**To be done:**
Write every entry out again exactly, please, and skip the pictures.

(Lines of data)
———

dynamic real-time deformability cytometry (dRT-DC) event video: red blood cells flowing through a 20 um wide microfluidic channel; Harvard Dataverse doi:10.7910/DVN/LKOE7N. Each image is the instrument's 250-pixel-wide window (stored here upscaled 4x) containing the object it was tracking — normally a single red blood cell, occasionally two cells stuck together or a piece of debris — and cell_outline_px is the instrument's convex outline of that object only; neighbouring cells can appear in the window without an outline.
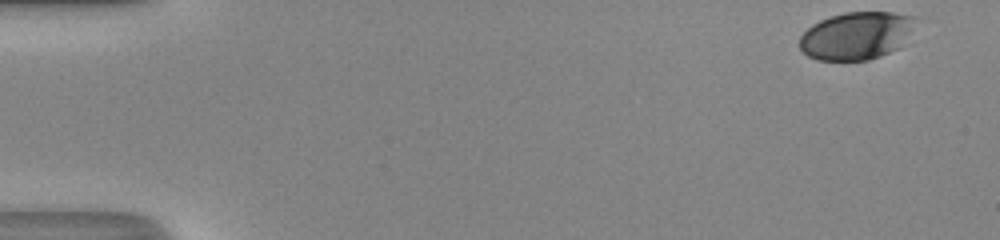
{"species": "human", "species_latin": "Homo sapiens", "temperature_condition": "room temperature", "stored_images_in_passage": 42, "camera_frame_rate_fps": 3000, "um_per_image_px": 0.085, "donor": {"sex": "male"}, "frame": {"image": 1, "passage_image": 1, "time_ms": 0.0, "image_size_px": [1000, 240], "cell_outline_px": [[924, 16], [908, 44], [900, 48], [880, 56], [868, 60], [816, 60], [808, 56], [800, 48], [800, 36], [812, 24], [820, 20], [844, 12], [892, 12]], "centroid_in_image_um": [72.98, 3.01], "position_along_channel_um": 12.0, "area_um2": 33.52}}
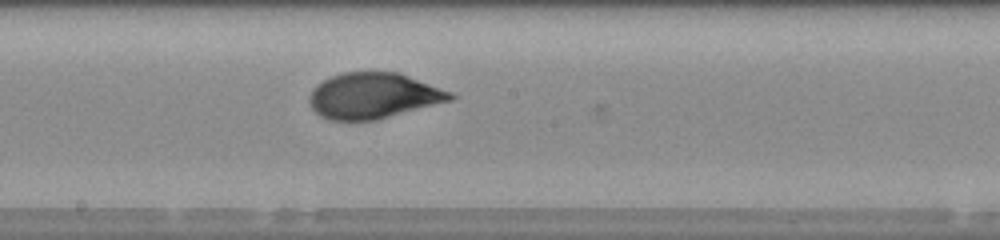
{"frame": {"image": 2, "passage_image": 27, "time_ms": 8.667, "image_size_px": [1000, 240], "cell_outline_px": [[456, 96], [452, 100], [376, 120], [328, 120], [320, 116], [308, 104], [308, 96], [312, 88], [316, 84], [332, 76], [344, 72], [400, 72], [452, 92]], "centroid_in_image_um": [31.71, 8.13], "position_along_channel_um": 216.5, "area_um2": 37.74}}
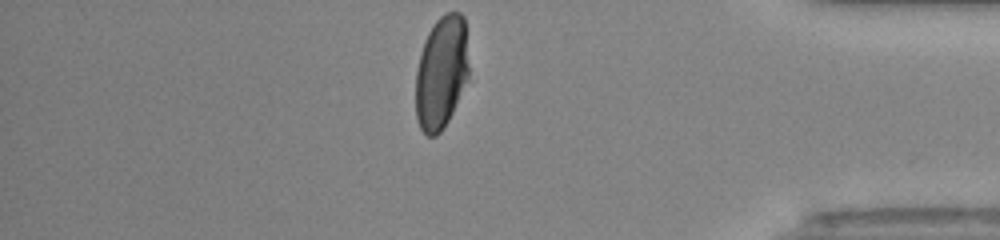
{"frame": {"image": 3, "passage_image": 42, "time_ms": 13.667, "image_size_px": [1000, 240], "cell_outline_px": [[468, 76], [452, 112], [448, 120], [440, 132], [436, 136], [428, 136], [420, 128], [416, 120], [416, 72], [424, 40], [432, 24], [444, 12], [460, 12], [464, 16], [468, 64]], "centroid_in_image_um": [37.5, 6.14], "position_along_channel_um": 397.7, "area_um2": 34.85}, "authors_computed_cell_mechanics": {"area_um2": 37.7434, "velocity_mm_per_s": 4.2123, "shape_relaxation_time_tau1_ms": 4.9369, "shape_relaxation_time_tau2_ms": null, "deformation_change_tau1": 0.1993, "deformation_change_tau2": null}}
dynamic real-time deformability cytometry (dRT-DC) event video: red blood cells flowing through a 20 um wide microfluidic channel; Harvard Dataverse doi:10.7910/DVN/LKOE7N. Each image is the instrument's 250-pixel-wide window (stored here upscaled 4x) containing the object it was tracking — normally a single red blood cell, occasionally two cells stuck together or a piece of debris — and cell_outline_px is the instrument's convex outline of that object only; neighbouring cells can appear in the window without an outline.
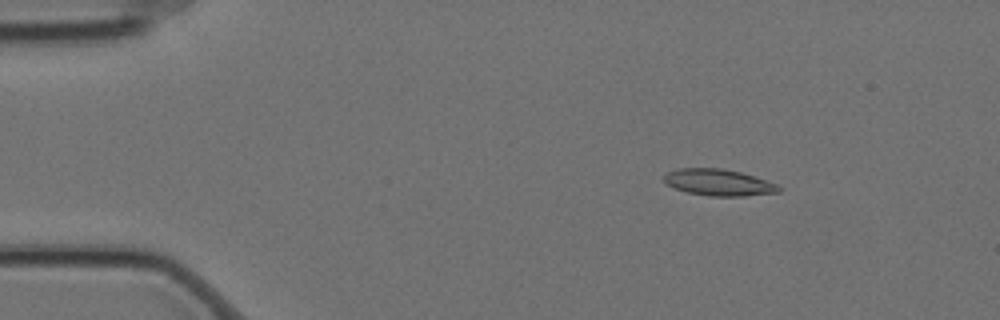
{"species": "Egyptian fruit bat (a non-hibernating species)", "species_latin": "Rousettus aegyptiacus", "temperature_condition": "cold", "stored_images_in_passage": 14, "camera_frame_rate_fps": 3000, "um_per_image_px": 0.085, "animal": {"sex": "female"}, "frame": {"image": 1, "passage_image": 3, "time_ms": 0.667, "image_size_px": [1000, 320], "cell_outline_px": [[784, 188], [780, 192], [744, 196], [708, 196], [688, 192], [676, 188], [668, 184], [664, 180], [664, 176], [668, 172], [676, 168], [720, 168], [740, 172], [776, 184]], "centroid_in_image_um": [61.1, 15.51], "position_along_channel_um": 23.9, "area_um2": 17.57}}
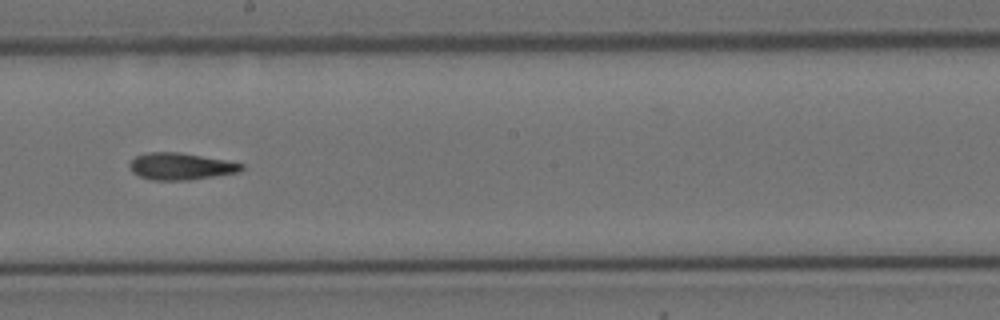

———

**Complete output:**
dynamic real-time deformability cytometry (dRT-DC) event video: red blood cells flowing through a 20 um wide microfluidic channel; Harvard Dataverse doi:10.7910/DVN/LKOE7N. Each image is the instrument's 250-pixel-wide window (stored here upscaled 4x) containing the object it was tracking — normally a single red blood cell, occasionally two cells stuck together or a piece of debris — and cell_outline_px is the instrument's convex outline of that object only; neighbouring cells can appear in the window without an outline.
{"species": "human", "species_latin": "Homo sapiens", "temperature_condition": "room temperature", "stored_images_in_passage": 42, "camera_frame_rate_fps": 3000, "um_per_image_px": 0.085, "donor": {"sex": "male"}, "frame": {"image": 1, "passage_image": 1, "time_ms": 0.0, "image_size_px": [1000, 240], "cell_outline_px": [[924, 16], [908, 44], [900, 48], [880, 56], [868, 60], [816, 60], [808, 56], [800, 48], [800, 36], [812, 24], [820, 20], [844, 12], [892, 12]], "centroid_in_image_um": [72.98, 3.01], "position_along_channel_um": 12.0, "area_um2": 33.52}}
{"frame": {"image": 2, "passage_image": 27, "time_ms": 8.667, "image_size_px": [1000, 240], "cell_outline_px": [[456, 96], [452, 100], [376, 120], [328, 120], [320, 116], [308, 104], [308, 96], [312, 88], [316, 84], [332, 76], [344, 72], [400, 72], [452, 92]], "centroid_in_image_um": [31.71, 8.13], "position_along_channel_um": 216.5, "area_um2": 37.74}}
{"frame": {"image": 3, "passage_image": 42, "time_ms": 13.667, "image_size_px": [1000, 240], "cell_outline_px": [[468, 76], [452, 112], [448, 120], [440, 132], [436, 136], [428, 136], [420, 128], [416, 120], [416, 72], [424, 40], [432, 24], [444, 12], [460, 12], [464, 16], [468, 64]], "centroid_in_image_um": [37.5, 6.14], "position_along_channel_um": 397.7, "area_um2": 34.85}, "authors_computed_cell_mechanics": {"area_um2": 37.7434, "velocity_mm_per_s": 4.2123, "shape_relaxation_time_tau1_ms": 4.9369, "shape_relaxation_time_tau2_ms": null, "deformation_change_tau1": 0.1993, "deformation_change_tau2": null}}
dynamic real-time deformability cytometry (dRT-DC) event video: red blood cells flowing through a 20 um wide microfluidic channel; Harvard Dataverse doi:10.7910/DVN/LKOE7N. Each image is the instrument's 250-pixel-wide window (stored here upscaled 4x) containing the object it was tracking — normally a single red blood cell, occasionally two cells stuck together or a piece of debris — and cell_outline_px is the instrument's convex outline of that object only; neighbouring cells can appear in the window without an outline.
{"species": "Egyptian fruit bat (a non-hibernating species)", "species_latin": "Rousettus aegyptiacus", "temperature_condition": "cold", "stored_images_in_passage": 14, "camera_frame_rate_fps": 3000, "um_per_image_px": 0.085, "animal": {"sex": "female"}, "frame": {"image": 1, "passage_image": 3, "time_ms": 0.667, "image_size_px": [1000, 320], "cell_outline_px": [[784, 188], [780, 192], [744, 196], [708, 196], [688, 192], [676, 188], [668, 184], [664, 180], [664, 176], [668, 172], [676, 168], [720, 168], [740, 172], [776, 184]], "centroid_in_image_um": [61.1, 15.51], "position_along_channel_um": 23.9, "area_um2": 17.57}}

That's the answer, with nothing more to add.